**Stated goal:** Number each line of the records below as a list, leaving out any blank lines.

**Records shown:**
_ _ _ _

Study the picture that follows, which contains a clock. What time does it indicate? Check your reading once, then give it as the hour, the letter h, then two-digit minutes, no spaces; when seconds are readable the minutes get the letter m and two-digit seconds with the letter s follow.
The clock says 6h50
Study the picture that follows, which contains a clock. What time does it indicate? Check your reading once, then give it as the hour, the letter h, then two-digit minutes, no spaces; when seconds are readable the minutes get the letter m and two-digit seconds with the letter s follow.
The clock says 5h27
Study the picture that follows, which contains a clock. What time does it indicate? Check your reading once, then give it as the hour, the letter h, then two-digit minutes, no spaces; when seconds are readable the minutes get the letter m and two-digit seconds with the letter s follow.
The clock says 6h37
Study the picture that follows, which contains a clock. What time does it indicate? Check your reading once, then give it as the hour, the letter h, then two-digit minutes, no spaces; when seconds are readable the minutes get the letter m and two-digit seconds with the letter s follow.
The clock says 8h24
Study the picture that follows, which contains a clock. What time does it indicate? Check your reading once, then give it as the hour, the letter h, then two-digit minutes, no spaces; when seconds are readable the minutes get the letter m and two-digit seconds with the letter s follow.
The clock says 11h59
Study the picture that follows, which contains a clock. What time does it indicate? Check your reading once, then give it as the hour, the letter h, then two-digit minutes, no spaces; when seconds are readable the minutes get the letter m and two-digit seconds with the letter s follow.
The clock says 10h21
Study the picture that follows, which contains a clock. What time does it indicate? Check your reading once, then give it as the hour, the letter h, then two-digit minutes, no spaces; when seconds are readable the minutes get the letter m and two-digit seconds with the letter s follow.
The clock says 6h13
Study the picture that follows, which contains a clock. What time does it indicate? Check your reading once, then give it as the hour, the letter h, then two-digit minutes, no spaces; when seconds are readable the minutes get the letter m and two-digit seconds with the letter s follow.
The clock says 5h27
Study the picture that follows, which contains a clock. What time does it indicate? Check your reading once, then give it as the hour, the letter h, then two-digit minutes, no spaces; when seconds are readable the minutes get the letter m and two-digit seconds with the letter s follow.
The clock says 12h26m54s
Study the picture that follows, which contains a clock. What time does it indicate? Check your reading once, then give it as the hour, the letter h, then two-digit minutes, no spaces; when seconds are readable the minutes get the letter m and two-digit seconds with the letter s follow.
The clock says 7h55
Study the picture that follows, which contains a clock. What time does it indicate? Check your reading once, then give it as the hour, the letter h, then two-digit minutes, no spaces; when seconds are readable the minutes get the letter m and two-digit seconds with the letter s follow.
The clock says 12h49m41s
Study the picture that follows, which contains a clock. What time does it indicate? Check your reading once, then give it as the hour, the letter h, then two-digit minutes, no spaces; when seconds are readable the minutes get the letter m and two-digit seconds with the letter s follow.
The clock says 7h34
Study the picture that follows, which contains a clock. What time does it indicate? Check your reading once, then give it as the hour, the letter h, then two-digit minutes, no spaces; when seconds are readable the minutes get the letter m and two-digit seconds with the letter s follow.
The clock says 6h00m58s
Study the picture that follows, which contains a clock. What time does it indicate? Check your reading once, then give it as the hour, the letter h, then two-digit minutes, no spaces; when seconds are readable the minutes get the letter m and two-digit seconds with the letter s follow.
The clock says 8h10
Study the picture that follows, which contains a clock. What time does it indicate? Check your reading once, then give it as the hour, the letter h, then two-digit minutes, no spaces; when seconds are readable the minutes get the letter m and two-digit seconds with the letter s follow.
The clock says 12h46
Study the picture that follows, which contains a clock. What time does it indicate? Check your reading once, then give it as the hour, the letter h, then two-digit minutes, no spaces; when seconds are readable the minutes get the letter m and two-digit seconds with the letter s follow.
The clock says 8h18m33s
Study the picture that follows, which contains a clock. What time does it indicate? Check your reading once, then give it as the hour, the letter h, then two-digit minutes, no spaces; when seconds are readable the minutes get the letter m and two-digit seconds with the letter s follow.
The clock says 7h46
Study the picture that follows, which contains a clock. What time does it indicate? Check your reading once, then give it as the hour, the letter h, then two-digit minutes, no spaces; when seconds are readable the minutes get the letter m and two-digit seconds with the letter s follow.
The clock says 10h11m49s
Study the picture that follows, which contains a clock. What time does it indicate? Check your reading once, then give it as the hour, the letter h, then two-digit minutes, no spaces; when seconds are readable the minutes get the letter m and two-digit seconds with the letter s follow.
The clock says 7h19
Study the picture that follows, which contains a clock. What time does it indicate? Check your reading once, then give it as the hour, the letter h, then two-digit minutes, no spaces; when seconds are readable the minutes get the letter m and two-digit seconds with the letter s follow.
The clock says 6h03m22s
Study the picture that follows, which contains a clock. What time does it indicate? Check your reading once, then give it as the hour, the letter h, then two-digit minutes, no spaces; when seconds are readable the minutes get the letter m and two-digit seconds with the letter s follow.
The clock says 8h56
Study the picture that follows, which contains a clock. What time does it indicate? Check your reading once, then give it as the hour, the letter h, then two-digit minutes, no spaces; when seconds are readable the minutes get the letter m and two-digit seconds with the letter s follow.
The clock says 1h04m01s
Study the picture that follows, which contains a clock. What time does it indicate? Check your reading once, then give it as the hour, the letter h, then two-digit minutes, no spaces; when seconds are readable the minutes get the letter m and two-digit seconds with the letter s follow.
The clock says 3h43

_ _ _ _

**Solved exercise:**
1. Study the picture that follows, which contains a clock. What time does it indicate? Check your reading once, then give it as the hour, the letter h, then two-digit minutes, no spaces; when seconds are readable the minutes get the letter m and two-digit seconds with the letter s follow.
2. The clock says 6h50
3. Study the picture that follows, which contains a clock. What time does it indicate? Check your reading once, then give it as the hour, the letter h, then two-digit minutes, no spaces; when seconds are readable the minutes get the letter m and two-digit seconds with the letter s follow.
4. The clock says 5h27
5. Study the picture that follows, which contains a clock. What time does it indicate? Check your reading once, then give it as the hour, the letter h, then two-digit minutes, no spaces; when seconds are readable the minutes get the letter m and two-digit seconds with the letter s follow.
6. The clock says 6h37
7. Study the picture that follows, which contains a clock. What time does it indicate? Check your reading once, then give it as the hour, the letter h, then two-digit minutes, no spaces; when seconds are readable the minutes get the letter m and two-digit seconds with the letter s follow.
8. The clock says 8h24
9. Study the picture that follows, which contains a clock. What time does it indicate? Check your reading once, then give it as the hour, the letter h, then two-digit minutes, no spaces; when seconds are readable the minutes get the letter m and two-digit seconds with the letter s follow.
10. The clock says 11h59
11. Study the picture that follows, which contains a clock. What time does it indicate? Check your reading once, then give it as the hour, the letter h, then two-digit minutes, no spaces; when seconds are readable the minutes get the letter m and two-digit seconds with the letter s follow.
12. The clock says 10h21
13. Study the picture that follows, which contains a clock. What time does it indicate? Check your reading once, then give it as the hour, the letter h, then two-digit minutes, no spaces; when seconds are readable the minutes get the letter m and two-digit seconds with the letter s follow.
14. The clock says 6h13
15. Study the picture that follows, which contains a clock. What time does it indicate? Check your reading once, then give it as the hour, the letter h, then two-digit minutes, no spaces; when seconds are readable the minutes get the letter m and two-digit seconds with the letter s follow.
16. The clock says 5h27
17. Study the picture that follows, which contains a clock. What time does it indicate? Check your reading once, then give it as the hour, the letter h, then two-digit minutes, no spaces; when seconds are readable the minutes get the letter m and two-digit seconds with the letter s follow.
18. The clock says 12h26m54s
19. Study the picture that follows, which contains a clock. What time does it indicate? Check your reading once, then give it as the hour, the letter h, then two-digit minutes, no spaces; when seconds are readable the minutes get the letter m and two-digit seconds with the letter s follow.
20. The clock says 7h55
21. Study the picture that follows, which contains a clock. What time does it indicate? Check your reading once, then give it as the hour, the letter h, then two-digit minutes, no spaces; when seconds are readable the minutes get the letter m and two-digit seconds with the letter s follow.
22. The clock says 12h49m41s
23. Study the picture that follows, which contains a clock. What time does it indicate? Check your reading once, then give it as the hour, the letter h, then two-digit minutes, no spaces; when seconds are readable the minutes get the letter m and two-digit seconds with the letter s follow.
24. The clock says 7h34
25. Study the picture that follows, which contains a clock. What time does it indicate? Check your reading once, then give it as the hour, the letter h, then two-digit minutes, no spaces; when seconds are readable the minutes get the letter m and two-digit seconds with the letter s follow.
26. The clock says 6h00m58s
27. Study the picture that follows, which contains a clock. What time does it indicate? Check your reading once, then give it as the hour, the letter h, then two-digit minutes, no spaces; when seconds are readable the minutes get the letter m and two-digit seconds with the letter s follow.
28. The clock says 8h10
29. Study the picture that follows, which contains a clock. What time does it indicate? Check your reading once, then give it as the hour, the letter h, then two-digit minutes, no spaces; when seconds are readable the minutes get the letter m and two-digit seconds with the letter s follow.
30. The clock says 12h46
31. Study the picture that follows, which contains a clock. What time does it indicate? Check your reading once, then give it as the hour, the letter h, then two-digit minutes, no spaces; when seconds are readable the minutes get the letter m and two-digit seconds with the letter s follow.
32. The clock says 8h18m33s
33. Study the picture that follows, which contains a clock. What time does it indicate? Check your reading once, then give it as the hour, the letter h, then two-digit minutes, no spaces; when seconds are readable the minutes get the letter m and two-digit seconds with the letter s follow.
34. The clock says 7h46
35. Study the picture that follows, which contains a clock. What time does it indicate? Check your reading once, then give it as the hour, the letter h, then two-digit minutes, no spaces; when seconds are readable the minutes get the letter m and two-digit seconds with the letter s follow.
36. The clock says 10h11m49s
37. Study the picture that follows, which contains a clock. What time does it indicate? Check your reading once, then give it as the hour, the letter h, then two-digit minutes, no spaces; when seconds are readable the minutes get the letter m and two-digit seconds with the letter s follow.
38. The clock says 7h19
39. Study the picture that follows, which contains a clock. What time does it indicate? Check your reading once, then give it as the hour, the letter h, then two-digit minutes, no spaces; when seconds are readable the minutes get the letter m and two-digit seconds with the letter s follow.
40. The clock says 6h03m22s
41. Study the picture that follows, which contains a clock. What time does it indicate? Check your reading once, then give it as the hour, the letter h, then two-digit minutes, no spaces; when seconds are readable the minutes get the letter m and two-digit seconds with the letter s follow.
42. The clock says 8h56
43. Study the picture that follows, which contains a clock. What time does it indicate? Check your reading once, then give it as the hour, the letter h, then two-digit minutes, no spaces; when seconds are readable the minutes get the letter m and two-digit seconds with the letter s follow.
44. The clock says 1h04m01s
45. Study the picture that follows, which contains a clock. What time does it indicate? Check your reading once, then give it as the hour, the letter h, then two-digit minutes, no spaces; when seconds are readable the minutes get the letter m and two-digit seconds with the letter s follow.
46. The clock says 3h43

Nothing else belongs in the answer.